Asia’s Corporate Debt Splurge
OREANDA-NEWS. July 31, 2014. Asia’s corporate debt has risen sharply since the 2008 global financial crisis but debt-to-equity ratios among listed firms in most markets are still much lower than in 1996, just before the Asian financial crisis.
Total debt of non-financial corporations as a share of GDP – including our estimate of bank lending and bonds – has increased in all markets over the past five years. However, in terms of level as well as change since 2008, there are substantial variations across the region. Leverage is still low in Indonesia, India and the Philippines at below 50 per cent. Singapore and Hong Kong have ratios above 200 per cent, but these are regional financial centres, with bank loans often extended to non-residents, especially Chinese firms in Hong Kong.
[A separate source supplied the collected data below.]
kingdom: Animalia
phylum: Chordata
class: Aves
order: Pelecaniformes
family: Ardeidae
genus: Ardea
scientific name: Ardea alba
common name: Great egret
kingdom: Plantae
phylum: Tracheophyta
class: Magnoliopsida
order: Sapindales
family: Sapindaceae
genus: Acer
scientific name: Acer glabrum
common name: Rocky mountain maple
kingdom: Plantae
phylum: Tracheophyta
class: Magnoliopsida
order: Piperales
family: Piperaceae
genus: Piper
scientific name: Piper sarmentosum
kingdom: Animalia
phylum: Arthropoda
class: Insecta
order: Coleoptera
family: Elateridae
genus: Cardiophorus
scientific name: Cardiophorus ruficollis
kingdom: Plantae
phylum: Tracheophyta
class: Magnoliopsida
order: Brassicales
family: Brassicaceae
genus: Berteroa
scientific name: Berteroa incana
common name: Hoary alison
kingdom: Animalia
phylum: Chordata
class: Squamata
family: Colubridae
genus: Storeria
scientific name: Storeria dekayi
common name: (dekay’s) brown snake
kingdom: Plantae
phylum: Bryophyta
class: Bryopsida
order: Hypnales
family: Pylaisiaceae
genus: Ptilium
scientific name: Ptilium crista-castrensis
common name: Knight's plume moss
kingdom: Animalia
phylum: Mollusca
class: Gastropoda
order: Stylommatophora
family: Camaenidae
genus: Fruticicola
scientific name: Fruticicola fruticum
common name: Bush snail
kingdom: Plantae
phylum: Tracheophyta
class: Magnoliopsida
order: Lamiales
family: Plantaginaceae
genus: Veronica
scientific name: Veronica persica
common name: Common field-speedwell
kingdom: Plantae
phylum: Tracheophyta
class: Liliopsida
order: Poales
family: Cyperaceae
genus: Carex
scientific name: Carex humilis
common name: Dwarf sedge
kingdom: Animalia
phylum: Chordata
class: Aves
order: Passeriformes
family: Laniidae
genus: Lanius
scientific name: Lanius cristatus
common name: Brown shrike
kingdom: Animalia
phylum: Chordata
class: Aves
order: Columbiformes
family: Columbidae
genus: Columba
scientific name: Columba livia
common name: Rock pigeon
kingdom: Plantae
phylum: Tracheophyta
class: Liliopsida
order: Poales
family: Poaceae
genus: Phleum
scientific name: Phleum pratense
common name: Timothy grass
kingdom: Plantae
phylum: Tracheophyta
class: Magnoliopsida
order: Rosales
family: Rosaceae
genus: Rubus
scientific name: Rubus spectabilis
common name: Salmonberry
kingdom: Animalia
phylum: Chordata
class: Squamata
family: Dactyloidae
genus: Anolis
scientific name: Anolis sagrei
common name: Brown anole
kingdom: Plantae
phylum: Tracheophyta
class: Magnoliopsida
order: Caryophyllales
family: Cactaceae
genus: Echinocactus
China and Malaysia have also seen a substantial rise in corporate debt, but much of this may either carry explicit or implicit government guarantees because borrowers include a substantial number of public enterprises. Malaysia, at almost 100 per cent, has almost pulled up to Japan, reflecting rising leverage in the former and deleveraging in the latter.
Korea’s ratio has jumped to nearly 150 per cent – a touch ahead of China – because corporate bond issuance has grown sharply even though bank credit growth has been fairly subdued in recent years.
Debt-to-equity ratios for listed companies have increased in Taiwan, Singapore, India, the Philippines and Thailand over the past five years but fallen substantially in Korea, Malaysia, Indonesia and Hong Kong.
However, a closer look reveals that there may have been a more substantial build-up of debt among smaller, non-listed companies – though it is difficult to calculate exact leverage ratios, partly because smaller firms still fund themselves overwhelmingly from banks, rather than the bond market, and detailed balance-sheet data is not available.
How does this compare to 1996, just before the onset of the Asian financial crisis? In the majority of economies, especially Korea and Thailand, debt-to-equity ratios are considerably lower now. Where they have risen – Hong Kong, Singapore, the Philippines and China – they are still relatively low by regional comparison.
But this doesn’t necessarily mean we can stay relaxed about corporate debt in Asia. Even if listed companies aren’t as geared as, say, in 1996, total borrowing has still increased. Activity in Asia remains in large part credit-driven and that process is sustainable only for so long.